**Records provided**
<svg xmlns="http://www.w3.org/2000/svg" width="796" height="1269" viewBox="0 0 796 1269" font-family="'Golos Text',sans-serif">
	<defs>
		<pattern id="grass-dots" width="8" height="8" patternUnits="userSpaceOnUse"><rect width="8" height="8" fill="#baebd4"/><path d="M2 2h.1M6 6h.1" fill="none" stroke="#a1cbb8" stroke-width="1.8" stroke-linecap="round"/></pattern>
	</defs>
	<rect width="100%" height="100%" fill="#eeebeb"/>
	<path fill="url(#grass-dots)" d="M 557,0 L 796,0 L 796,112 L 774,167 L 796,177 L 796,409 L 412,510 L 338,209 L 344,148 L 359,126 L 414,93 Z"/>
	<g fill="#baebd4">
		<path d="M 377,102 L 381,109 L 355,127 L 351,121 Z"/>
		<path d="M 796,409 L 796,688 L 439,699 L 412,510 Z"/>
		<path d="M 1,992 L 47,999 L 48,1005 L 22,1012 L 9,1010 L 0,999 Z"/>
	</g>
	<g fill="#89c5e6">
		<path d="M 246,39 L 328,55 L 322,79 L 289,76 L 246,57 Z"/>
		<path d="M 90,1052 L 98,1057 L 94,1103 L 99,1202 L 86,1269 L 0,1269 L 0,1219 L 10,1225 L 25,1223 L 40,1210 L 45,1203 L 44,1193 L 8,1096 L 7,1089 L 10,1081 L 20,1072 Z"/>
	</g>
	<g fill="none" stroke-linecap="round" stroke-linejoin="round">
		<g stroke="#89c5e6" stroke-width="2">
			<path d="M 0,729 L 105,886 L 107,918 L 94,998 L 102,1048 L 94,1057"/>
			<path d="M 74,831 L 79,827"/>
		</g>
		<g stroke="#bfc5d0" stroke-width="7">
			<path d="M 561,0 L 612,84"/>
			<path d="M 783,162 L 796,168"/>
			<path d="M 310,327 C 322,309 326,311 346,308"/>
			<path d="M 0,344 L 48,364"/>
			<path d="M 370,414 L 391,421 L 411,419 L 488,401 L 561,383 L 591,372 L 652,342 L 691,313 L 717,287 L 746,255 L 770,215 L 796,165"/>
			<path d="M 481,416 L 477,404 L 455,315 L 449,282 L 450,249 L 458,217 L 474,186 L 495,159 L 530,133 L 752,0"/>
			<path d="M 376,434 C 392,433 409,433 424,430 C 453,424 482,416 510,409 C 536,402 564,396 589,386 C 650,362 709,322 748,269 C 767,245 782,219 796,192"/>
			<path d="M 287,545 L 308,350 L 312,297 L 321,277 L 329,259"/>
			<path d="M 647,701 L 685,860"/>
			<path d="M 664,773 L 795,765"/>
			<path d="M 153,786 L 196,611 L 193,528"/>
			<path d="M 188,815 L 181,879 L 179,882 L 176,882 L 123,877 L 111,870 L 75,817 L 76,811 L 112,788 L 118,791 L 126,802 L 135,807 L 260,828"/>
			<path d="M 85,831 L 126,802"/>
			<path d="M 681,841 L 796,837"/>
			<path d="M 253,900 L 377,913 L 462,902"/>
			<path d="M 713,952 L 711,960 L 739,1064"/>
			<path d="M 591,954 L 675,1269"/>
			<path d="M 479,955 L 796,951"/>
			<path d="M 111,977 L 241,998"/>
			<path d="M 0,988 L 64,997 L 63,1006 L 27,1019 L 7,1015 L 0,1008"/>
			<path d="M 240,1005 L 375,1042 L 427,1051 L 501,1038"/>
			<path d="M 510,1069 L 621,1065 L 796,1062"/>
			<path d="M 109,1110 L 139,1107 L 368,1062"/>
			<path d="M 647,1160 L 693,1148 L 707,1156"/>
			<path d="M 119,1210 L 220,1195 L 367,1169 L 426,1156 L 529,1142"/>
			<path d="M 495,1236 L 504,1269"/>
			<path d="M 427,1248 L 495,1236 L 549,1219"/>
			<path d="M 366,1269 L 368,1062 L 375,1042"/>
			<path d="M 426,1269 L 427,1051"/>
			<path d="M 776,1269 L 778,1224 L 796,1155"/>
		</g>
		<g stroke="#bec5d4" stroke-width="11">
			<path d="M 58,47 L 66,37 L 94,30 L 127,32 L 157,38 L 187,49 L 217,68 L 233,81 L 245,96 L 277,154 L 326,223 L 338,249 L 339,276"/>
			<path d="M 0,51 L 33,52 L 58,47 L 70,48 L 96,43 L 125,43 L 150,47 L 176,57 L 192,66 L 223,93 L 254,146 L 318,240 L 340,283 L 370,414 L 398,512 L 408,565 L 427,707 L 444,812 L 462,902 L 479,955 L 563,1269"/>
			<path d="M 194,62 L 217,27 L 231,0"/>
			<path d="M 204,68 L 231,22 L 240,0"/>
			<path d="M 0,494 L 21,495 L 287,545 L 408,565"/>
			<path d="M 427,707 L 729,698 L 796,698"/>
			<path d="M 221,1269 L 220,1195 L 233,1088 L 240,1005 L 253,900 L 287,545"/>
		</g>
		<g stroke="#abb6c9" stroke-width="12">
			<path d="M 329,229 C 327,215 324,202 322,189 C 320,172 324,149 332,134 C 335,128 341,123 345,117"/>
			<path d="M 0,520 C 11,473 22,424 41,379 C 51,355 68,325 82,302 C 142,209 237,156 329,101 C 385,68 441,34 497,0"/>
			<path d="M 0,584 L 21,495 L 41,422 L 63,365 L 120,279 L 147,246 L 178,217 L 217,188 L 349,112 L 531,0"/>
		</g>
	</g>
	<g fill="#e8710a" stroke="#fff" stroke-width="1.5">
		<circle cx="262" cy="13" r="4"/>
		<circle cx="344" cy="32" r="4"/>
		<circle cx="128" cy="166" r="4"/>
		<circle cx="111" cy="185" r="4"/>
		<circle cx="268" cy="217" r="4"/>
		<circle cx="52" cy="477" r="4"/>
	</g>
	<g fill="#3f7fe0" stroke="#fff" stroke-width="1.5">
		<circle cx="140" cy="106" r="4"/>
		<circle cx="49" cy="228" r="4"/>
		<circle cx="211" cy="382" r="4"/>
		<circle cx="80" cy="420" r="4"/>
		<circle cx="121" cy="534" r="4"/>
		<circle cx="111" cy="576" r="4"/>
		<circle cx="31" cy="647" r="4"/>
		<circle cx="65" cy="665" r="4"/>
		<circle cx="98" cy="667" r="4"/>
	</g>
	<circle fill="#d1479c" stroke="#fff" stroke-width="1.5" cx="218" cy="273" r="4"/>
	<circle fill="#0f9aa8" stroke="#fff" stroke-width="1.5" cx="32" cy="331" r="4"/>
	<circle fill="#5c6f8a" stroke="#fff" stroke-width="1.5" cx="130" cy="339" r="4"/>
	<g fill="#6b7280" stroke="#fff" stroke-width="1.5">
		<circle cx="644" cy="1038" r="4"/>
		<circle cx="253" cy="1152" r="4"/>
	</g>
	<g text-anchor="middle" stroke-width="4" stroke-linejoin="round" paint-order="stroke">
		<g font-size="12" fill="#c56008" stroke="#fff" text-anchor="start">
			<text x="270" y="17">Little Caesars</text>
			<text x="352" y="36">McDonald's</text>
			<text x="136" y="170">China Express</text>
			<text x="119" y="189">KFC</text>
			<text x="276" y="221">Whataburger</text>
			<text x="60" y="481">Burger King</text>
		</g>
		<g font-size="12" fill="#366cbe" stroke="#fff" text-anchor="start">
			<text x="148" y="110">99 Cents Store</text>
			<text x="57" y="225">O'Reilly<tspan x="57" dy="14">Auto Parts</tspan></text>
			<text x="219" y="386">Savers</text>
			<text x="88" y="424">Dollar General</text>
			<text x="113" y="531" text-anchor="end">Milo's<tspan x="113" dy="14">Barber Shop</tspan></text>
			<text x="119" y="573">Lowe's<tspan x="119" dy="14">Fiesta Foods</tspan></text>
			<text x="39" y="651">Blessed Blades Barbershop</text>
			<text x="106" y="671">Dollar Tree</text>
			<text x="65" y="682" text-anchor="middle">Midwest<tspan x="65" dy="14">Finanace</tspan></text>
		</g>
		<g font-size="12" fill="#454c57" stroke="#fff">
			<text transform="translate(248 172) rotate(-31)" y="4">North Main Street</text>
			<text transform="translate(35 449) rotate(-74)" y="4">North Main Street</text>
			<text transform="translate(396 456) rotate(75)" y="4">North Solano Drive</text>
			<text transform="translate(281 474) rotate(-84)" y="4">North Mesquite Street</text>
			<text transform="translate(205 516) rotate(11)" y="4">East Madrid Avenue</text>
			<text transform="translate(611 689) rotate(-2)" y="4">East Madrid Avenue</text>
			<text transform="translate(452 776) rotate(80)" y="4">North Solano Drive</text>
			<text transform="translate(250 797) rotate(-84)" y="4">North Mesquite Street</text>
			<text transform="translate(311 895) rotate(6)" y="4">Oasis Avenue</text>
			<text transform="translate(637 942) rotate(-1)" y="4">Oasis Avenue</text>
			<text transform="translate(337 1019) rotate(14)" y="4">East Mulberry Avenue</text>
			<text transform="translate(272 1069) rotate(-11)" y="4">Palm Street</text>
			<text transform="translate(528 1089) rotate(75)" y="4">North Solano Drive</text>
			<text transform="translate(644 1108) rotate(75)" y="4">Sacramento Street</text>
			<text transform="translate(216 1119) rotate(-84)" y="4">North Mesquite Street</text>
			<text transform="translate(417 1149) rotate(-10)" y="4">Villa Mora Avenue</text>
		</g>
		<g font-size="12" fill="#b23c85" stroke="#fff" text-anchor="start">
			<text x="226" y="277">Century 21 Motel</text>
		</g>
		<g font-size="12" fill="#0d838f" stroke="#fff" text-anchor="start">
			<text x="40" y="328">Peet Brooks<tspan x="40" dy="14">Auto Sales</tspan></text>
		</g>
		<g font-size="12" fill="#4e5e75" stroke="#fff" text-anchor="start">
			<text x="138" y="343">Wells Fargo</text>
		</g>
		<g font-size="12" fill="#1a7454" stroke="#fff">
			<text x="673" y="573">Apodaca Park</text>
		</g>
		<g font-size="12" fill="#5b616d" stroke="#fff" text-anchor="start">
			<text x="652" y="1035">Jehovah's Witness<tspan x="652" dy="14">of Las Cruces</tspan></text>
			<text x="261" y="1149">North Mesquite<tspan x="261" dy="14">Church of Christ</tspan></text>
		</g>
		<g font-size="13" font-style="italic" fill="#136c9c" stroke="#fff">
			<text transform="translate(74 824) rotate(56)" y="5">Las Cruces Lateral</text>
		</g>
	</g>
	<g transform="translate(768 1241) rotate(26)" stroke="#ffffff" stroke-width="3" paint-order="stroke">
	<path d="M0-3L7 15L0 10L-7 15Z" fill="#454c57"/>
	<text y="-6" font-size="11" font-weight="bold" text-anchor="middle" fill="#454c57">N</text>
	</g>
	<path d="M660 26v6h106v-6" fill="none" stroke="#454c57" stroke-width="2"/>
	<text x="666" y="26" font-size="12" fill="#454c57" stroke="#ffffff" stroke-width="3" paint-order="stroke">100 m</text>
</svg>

**What you have to do**
Filter the entries above and keep only the lines with the word "Street".

**Written solution**
			<text transform="translate(248 172) rotate(-31)" y="4">North Main Street</text>
			<text transform="translate(35 449) rotate(-74)" y="4">North Main Street</text>
			<text transform="translate(281 474) rotate(-84)" y="4">North Mesquite Street</text>
			<text transform="translate(250 797) rotate(-84)" y="4">North Mesquite Street</text>
			<text transform="translate(272 1069) rotate(-11)" y="4">Palm Street</text>
			<text transform="translate(644 1108) rotate(75)" y="4">Sacramento Street</text>
			<text transform="translate(216 1119) rotate(-84)" y="4">North Mesquite Street</text>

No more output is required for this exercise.